> [DATASET SECTION]:
>>>

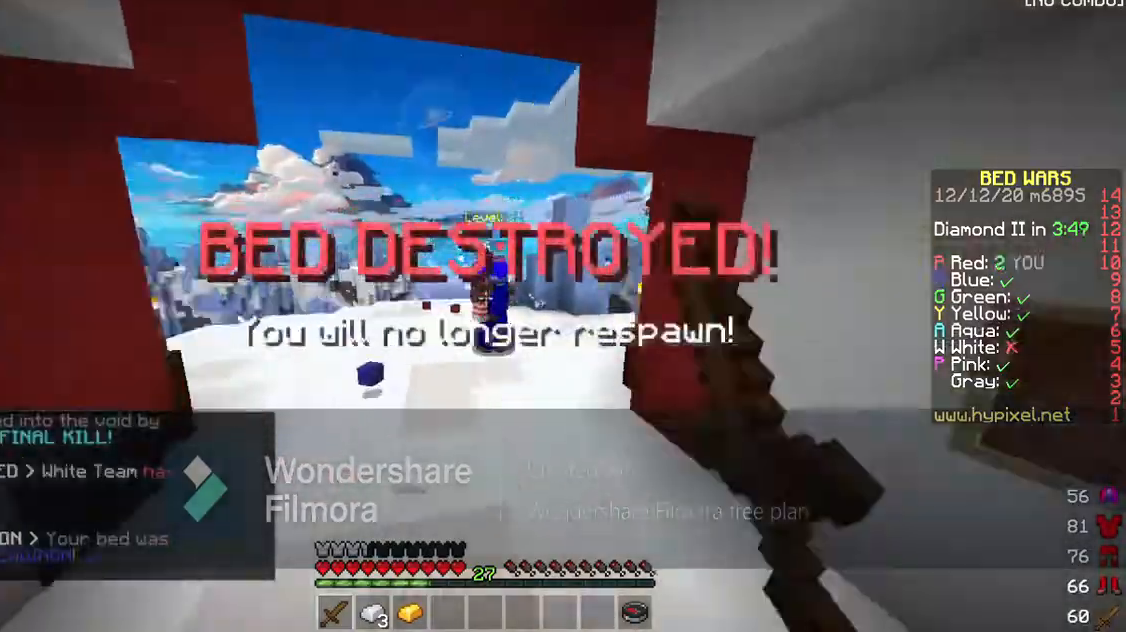
{"keys": ["w"], "events": [[233, "space", "up"]]}
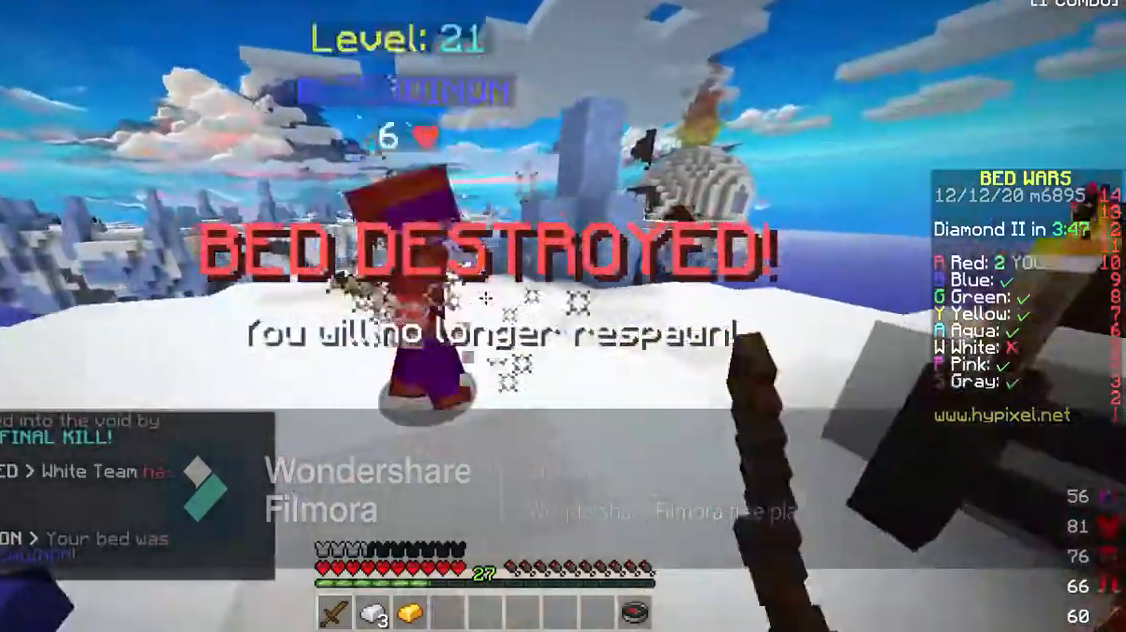
{"keys": ["a", "w"], "events": [[33, "w", "up"], [233, "w", "down"], [467, "a", "down"]]}
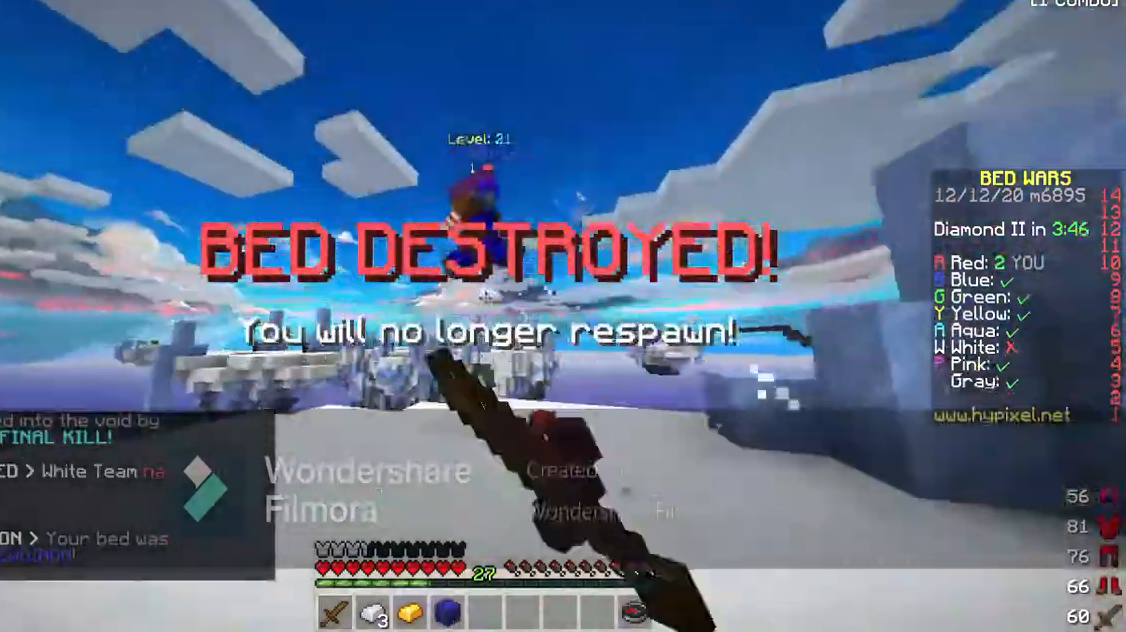
{"keys": ["w"], "events": [[100, "a", "up"]]}
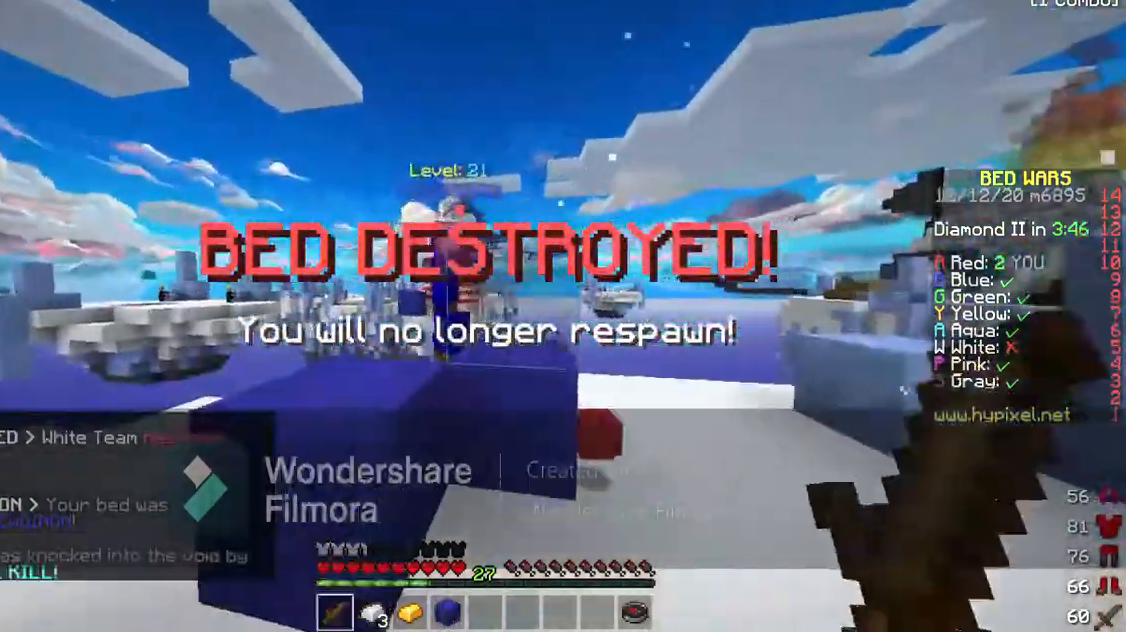
{"keys": ["a", "w"], "events": [[100, "a", "down"]]}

<<<

> [EXERCISE DESCRIPTION]: An image-free, exact version of the listing above is required.

> [THE ANSWER]:
{"keys": ["w"], "events": [[233, "space", "up"]]}
{"keys": ["a", "w"], "events": [[33, "w", "up"], [233, "w", "down"], [467, "a", "down"]]}
{"keys": ["w"], "events": [[100, "a", "up"]]}
{"keys": ["a", "w"], "events": [[100, "a", "down"]]}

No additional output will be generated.